LSTM for 30 classes, badly overfitting, cannot go over 76% test accuracy

Question

How to classify job descriptions into their respective industries?

I'm trying to classify text using LSTM, in particular converting job description Into industry categories, unfortunately the things I've tried so far Have only resulted in 76% accuracy.

What is an effective method to classify text for more than 30 classes using LSTM?

I have tried three alternatives

Model_1

Model_1 achieves test accuracy of 65%

embedding_dimension = 80
max_sequence_length = 3000
epochs = 50
batch_size = 100

    model = Sequential()
    model.add(Embedding(max_words, embedding_dimension, input_length=x_shape))

    model.add(SpatialDropout1D(0.2))
    model.add(LSTM(100, dropout=0.2, recurrent_dropout=0.2))

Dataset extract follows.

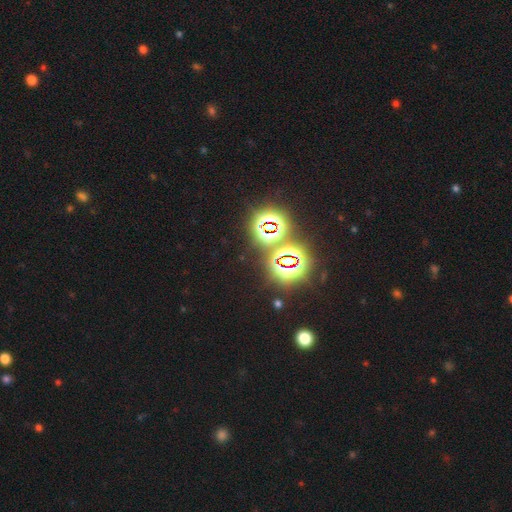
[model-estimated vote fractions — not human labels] The model was most divided on "smooth or featured": star or artifact: 79%, smooth: 15%, featured or disk: 6%.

    model.add(Dense(output_dim, activation='softmax'))
    model.compile(loss='categorical_crossentropy', optimizer='adam', metrics=['accuracy'])

Model_2

Model_2 achieves test accuracy of 64%

    model = Sequential()
    model.add(Embedding(max_words, embedding_dimension, input_length=x_shape))

    model.add(LSTM(100))

    model.add(Dropout(rate=0.5))
    model.add(Dense(128, activation='relu', kernel_initializer='he_uniform'))

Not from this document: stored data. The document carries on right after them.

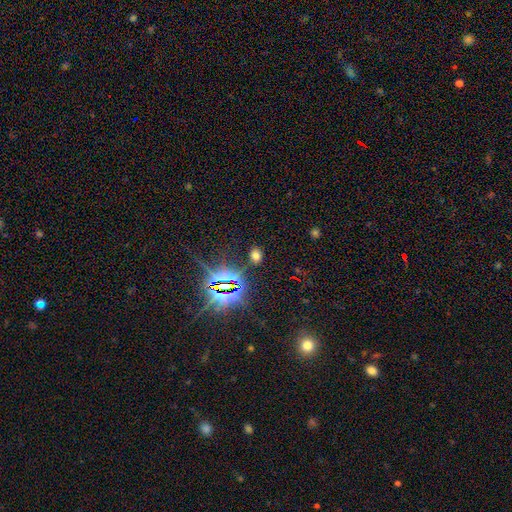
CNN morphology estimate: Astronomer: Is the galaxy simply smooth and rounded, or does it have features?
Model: smooth — 55% (runner-up: star or artifact, 37%).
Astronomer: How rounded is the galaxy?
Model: in between — 64%.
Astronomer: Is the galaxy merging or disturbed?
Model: none — 83%.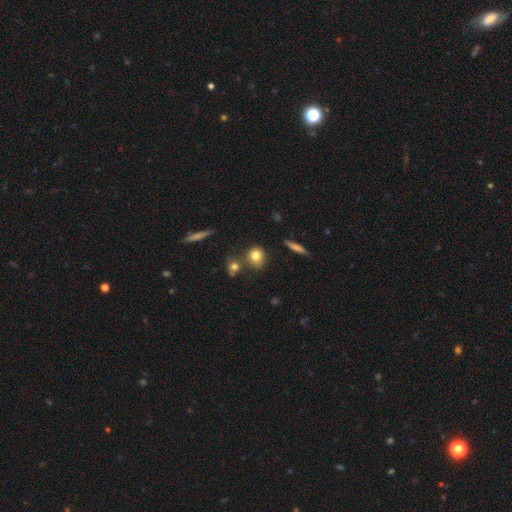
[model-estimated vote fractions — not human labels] This is likely a smooth galaxy (80%). How rounded: likely round (69%). Merging: likely none (68%).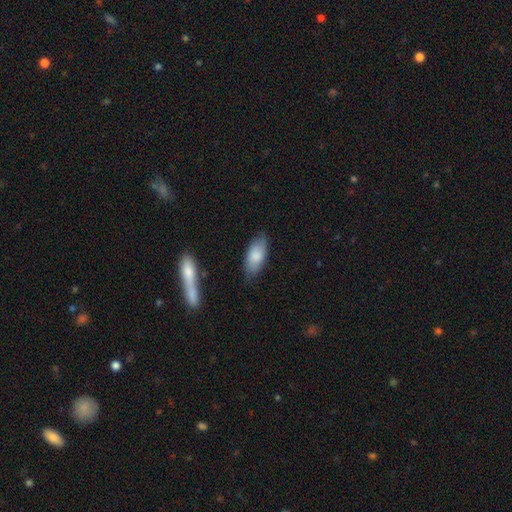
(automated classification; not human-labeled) smooth_or_featured: smooth (p=0.80) [alt: featured or disk p=0.14]
how_rounded: in between (p=0.87) [alt: cigar-shaped p=0.11]
merging: none (p=0.74) [alt: minor disturbance p=0.19]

    model.add(Dropout(rate=0.5))
    model.add(Dense(64, activation='relu', kernel_initializer='he_uniform'))

    model.add(Dropout(rate=0.5))
    model.add(Dense(output_dim, activation='softmax'))

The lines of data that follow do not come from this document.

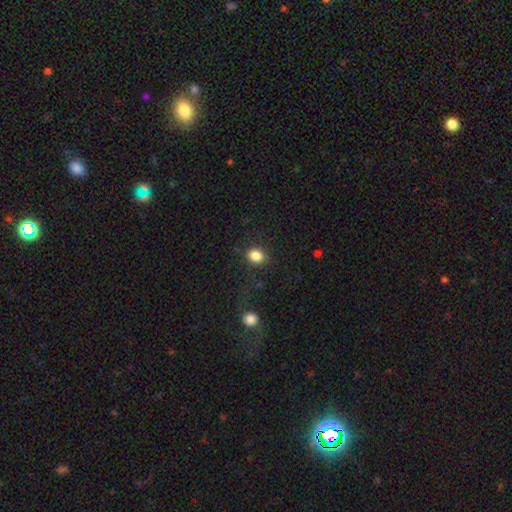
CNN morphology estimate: Smooth or featured?
  - smooth: 84% *
  - star or artifact: 11%
  - featured or disk: 5%
How rounded?
  - round: 57% *
  - in between: 42%
  - cigar-shaped: 1%
Merging?
  - none: 81% *
  - minor disturbance: 12%
  - major disturbance: 5%
  - merger: 2%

    model.compile(optimizer='adam', loss='categorical_crossentropy', metrics=['acc'])

Model_3

Model_3 achieves test accuracy of 76%

    model.add(Embedding(max_words, embedding_dimension, input_length= x_shape, trainable=False))

    model.add(SpatialDropout1D(0.4))
    model.add(LSTM(100, dropout=0.4, recurrent_dropout=0.4))

    model.add(Dense(128, activation='sigmoid', kernel_initializer=RandomNormal(mean=0.0, stddev=0.039, seed=None)))
    model.add(BatchNormalization())

    model.add(Dense(64, activation='sigmoid', kernel_initializer=RandomNormal(mean=0.0, stddev=0.55, seed=None)) )
    model.add(BatchNormalization())

    model.add(Dense(32, activation='sigmoid', kernel_initializer=RandomNormal(mean=0.0, stddev=0.55, seed=None)) )
    model.add(BatchNormalization())

    model.add(Dense(output_dim, activation='softmax'))

    model.compile(optimizer= "adam" , loss='categorical_crossentropy', metrics=['acc'])

I'd like to know how to improve the accuracy of the network.

Please keep in mind, that "lakhs" is a number prefix not known to anyone outside of India. — JE_Muc, Nov 25 '20 at 09:33

score 2 · Answer 1 · answered Nov 26 '20 at 06:20

Start with a minimal base line

You have a simple network at the top of your code, but try this one as your baseline

model = Sequential()
model.add(Embedding(max_words, embedding_dimension, input_length=x_shape))
model.add(LSTM(output_dim//4)),
model.add(Dense(output_dim, activation='softmax'))
model.compile(loss='categorical_crossentropy', optimizer='adam', metrics=['accuracy'])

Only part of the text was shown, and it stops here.